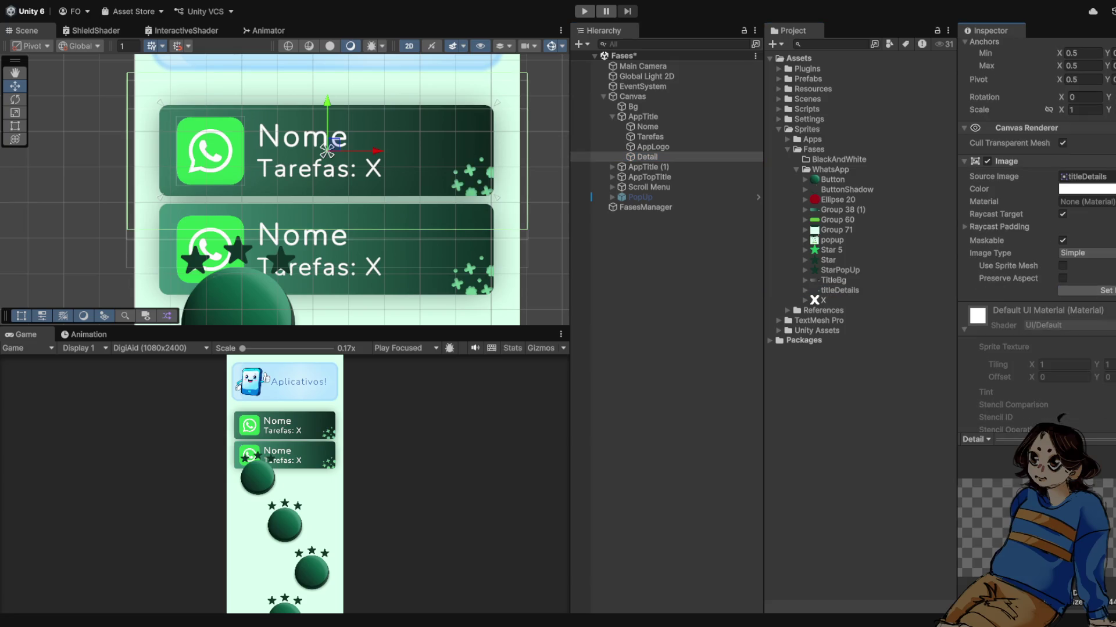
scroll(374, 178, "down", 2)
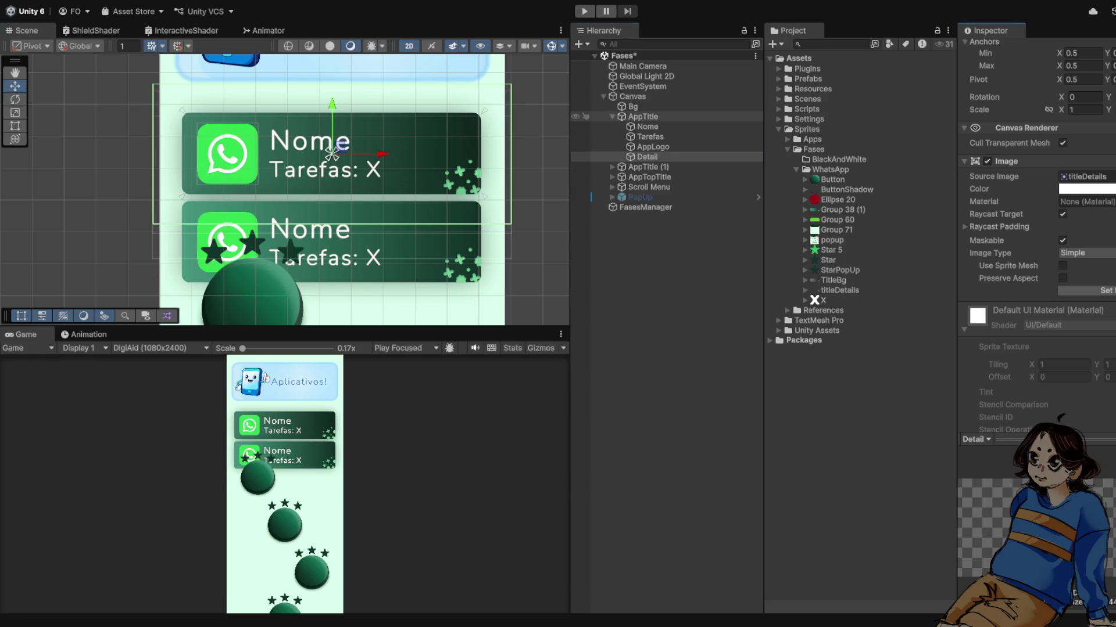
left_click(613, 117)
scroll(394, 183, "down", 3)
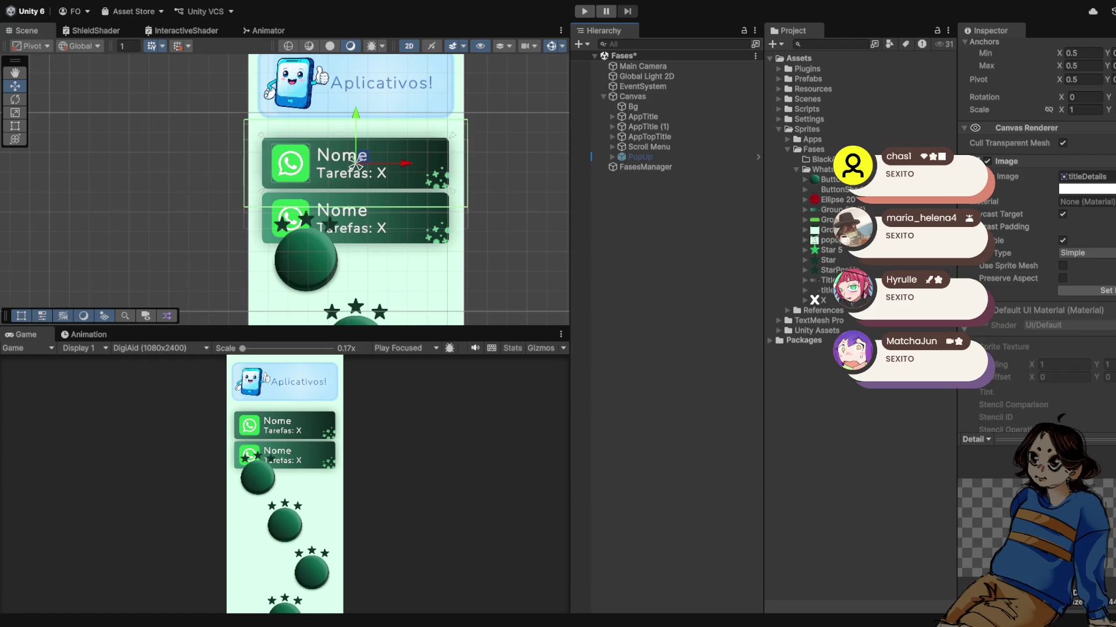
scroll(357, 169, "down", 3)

---

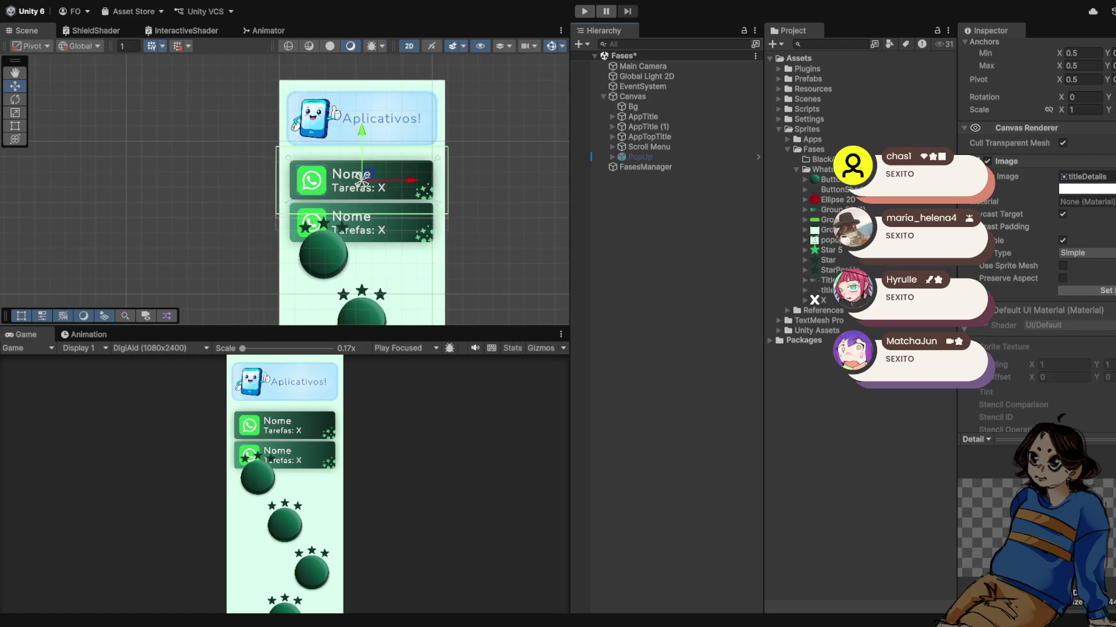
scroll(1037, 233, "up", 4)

■ About this task
Every line with "down" in it should be copied from the entries above.

■ Response for this exercise
scroll(374, 178, "down", 2)
scroll(394, 183, "down", 3)
scroll(357, 169, "down", 3)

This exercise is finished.